The ‘but we’re so small and inconsequential’ approach: “Courts in this district [Southern NY] recognize that lost business may rise to the level of irreparable harm only where the movant is “(1) threatened with the loss of an entire business,” or “(2) threatened with the loss of a relatively unique product.” Here, plaintiff concedes that T-Mobile is not “unique” but rather one of one of four major carriers with an approximately 15% share of the market. Plaintiff cannot establish that the loss of T-Mobile’s customer base for only one short code will drive it out of business because it effectively concedes that it still retains access to 85% of the potential market.”
T-Mobile wants to present itself as powerful enough that it will simply send a large sum of money E-Z’s way, and tiny enough that losing only 15% of market share is hardly worth the legal battle begun by E-Z.

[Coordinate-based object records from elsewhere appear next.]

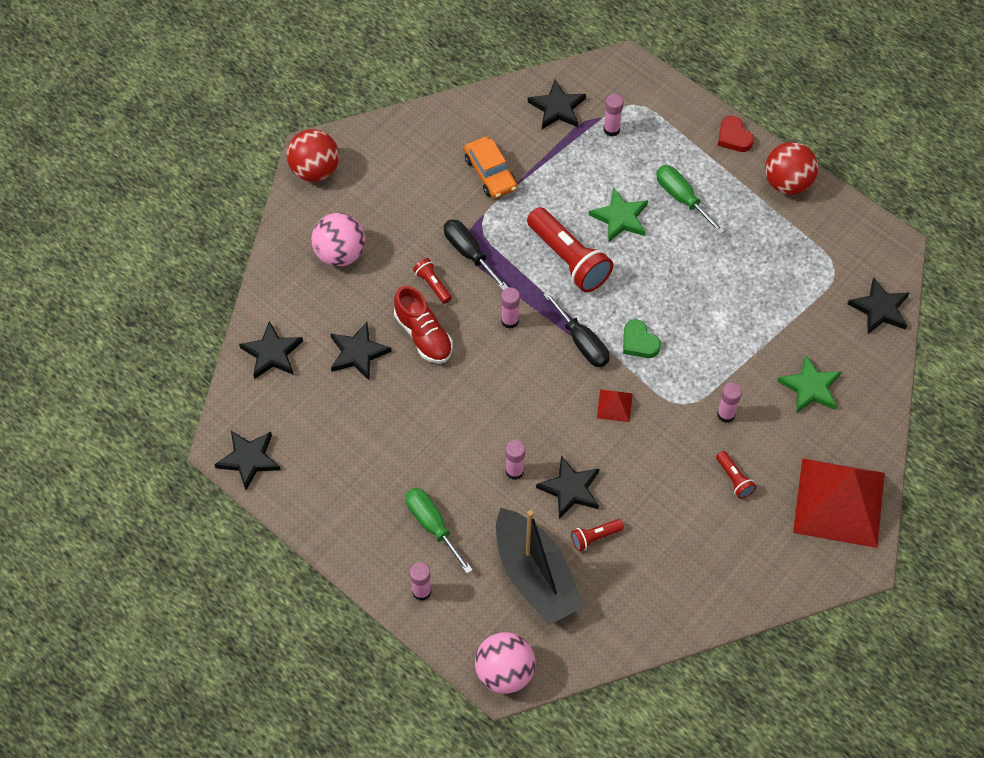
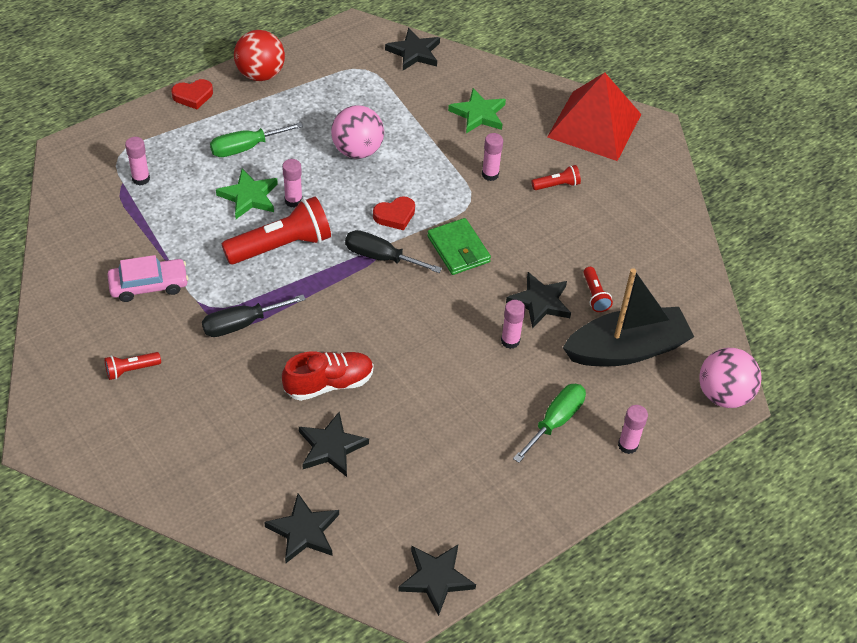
camera: 80 degrees left, 10 degrees down
red ball [287,129,339,182] -> none
pink ball [311,213,365,266] -> pink ball moved to [331,105,384,159]
green screwdriver [406,488,473,574] -> green screwdriver turned 150 degrees clockwise [513,384,586,463]
red flashlight [413,258,452,304] -> red flashlight moved to [105,352,161,380]
orange car [464,136,517,199] -> pink car [107,255,188,302]
pink glue stick [501,287,520,329] -> pink glue stick moved to [282,159,303,207]
black star [528,79,586,129] -> none
black screwdriver [543,291,610,367] -> black screwdriver turned 135 degrees counterclockwise [345,230,442,273]
red pyramid [597,390,633,422] -> green wallet [427,218,491,275]
green heart [623,319,661,358] -> red heart [373,196,415,230]

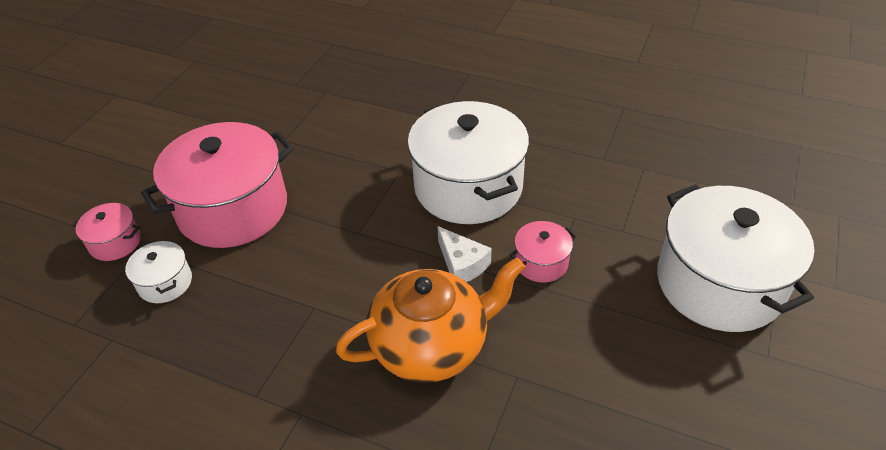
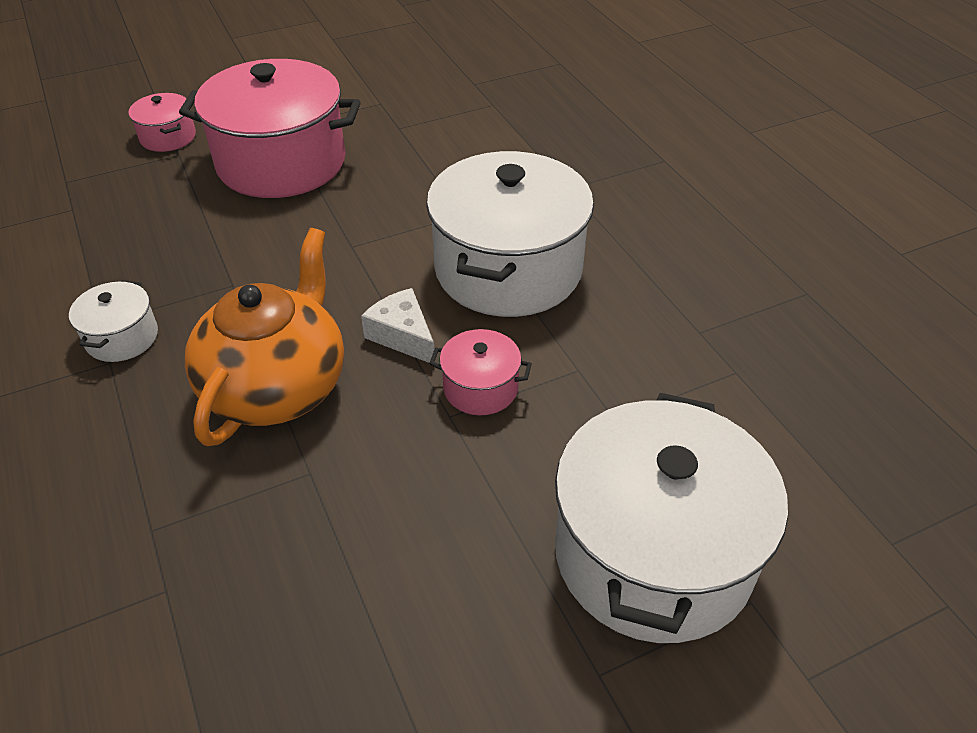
camera: 40 degrees right, 0 degrees up
white pot [125,241,192,303] -> white pot moved to [69,280,158,362]
orange teapot [336,257,525,383] -> orange teapot turned 90 degrees counterclockwise [185,228,344,446]
white cheese [438,226,491,282] -> white cheese turned 135 degrees clockwise [361,288,434,363]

No matter one’s political affiliations – indeed, no matter how this particular case is decided – if the debate over net neutrality is fought in courts on a case-by-case basis, the wireless carriers will win out because (even if they have ‘only 15%’ of the market share) they have the treasuries and lawyers to challenge each any any case they choose. Indeed, Michael Weinberg at PublicKnowledge.org posted a report as the case was first presented to the New York Circuit Court thaton its services to business and non-profit customers. Are we too cynical to suggest T-Mobile wants to pad those treasuries to deal with the upcoming litigation?

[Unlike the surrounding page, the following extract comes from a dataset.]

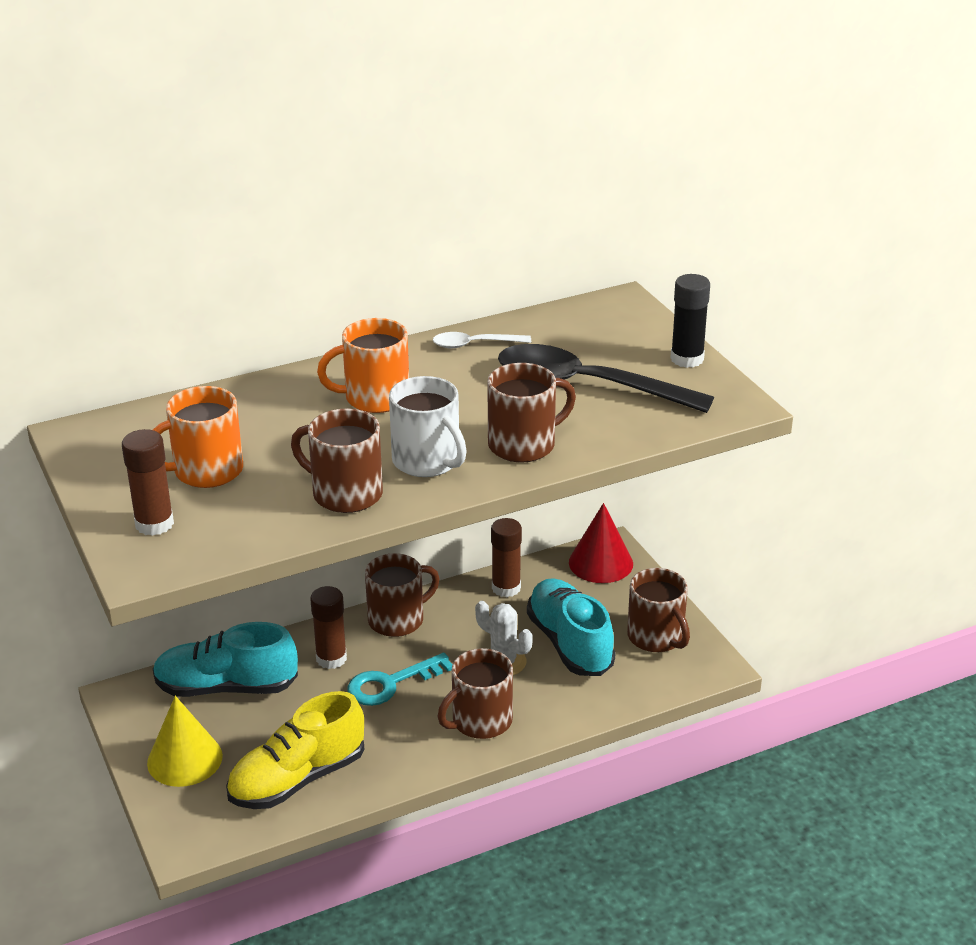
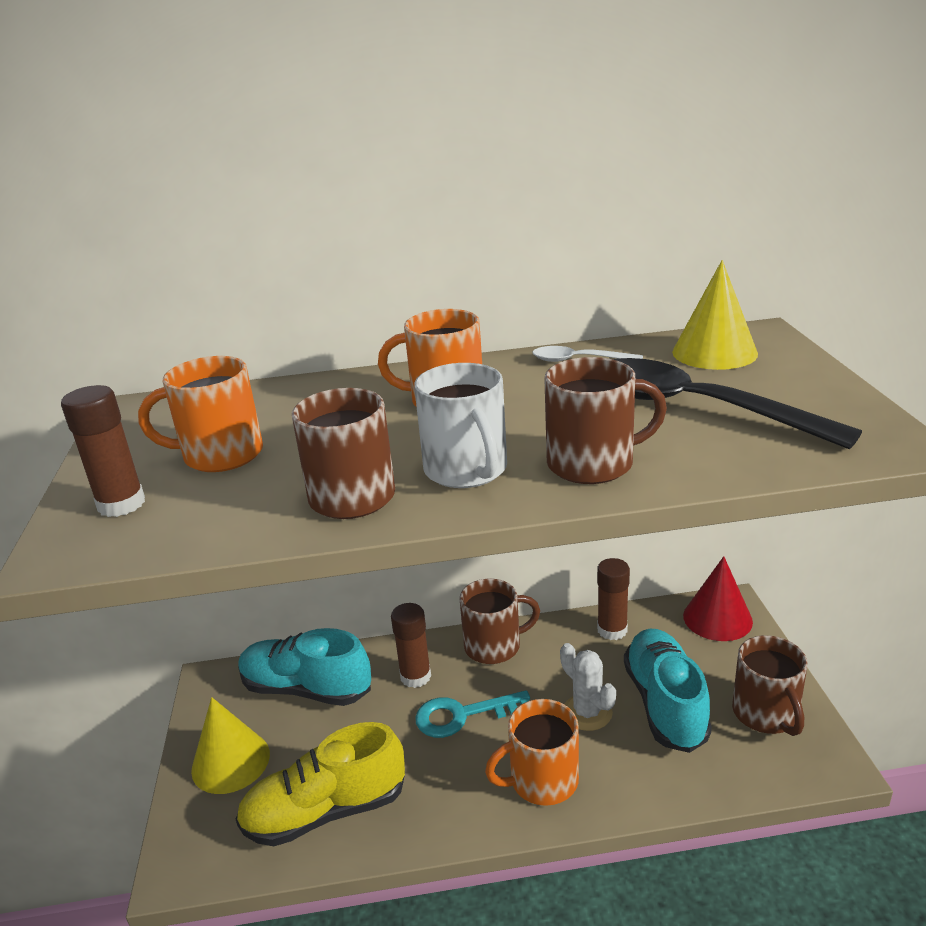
camera: 20 degrees right, 5 degrees down
brown mug [438,648,513,739] -> orange mug [485,699,579,806]
black glue stick [670,274,710,368] -> none
none -> yellow cone [672,260,758,370]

As with so many other issues in recent weeks, Congresspeople seem happy to wash their hands of the matter. According to the HuffingtonPost.com, “House Commerce Committee Chairman Henry Waxman, D-Calif., abandoned the effort late Wednesday in the face of Republican opposition to his proposed “network neutrality” rules. Those rules were intended to prevent broadband providers from becoming online gatekeepers by playing favorites with traffic. … Waxman’s proposal, the product of weeks of negotiations, attempted to carve out a middle ground by prohibiting Internet traffic discrimination over wireline networks while giving broadband providers more leeway when it comes to managing traffic on wireless networks. The plan would have given the Federal Communications Commission authority to impose fines of up to $2 million for net-neutrality violations.”
But hey, why follow through with ‘negotiations’ for a ‘middle ground’ when your colleagues in another branch of government back the same corporations that will be funding your campaign this October? Lest we forget: The Supreme Court allowed corporations to speak as individuals and contribute to the political campaigns that suit the corporate interests.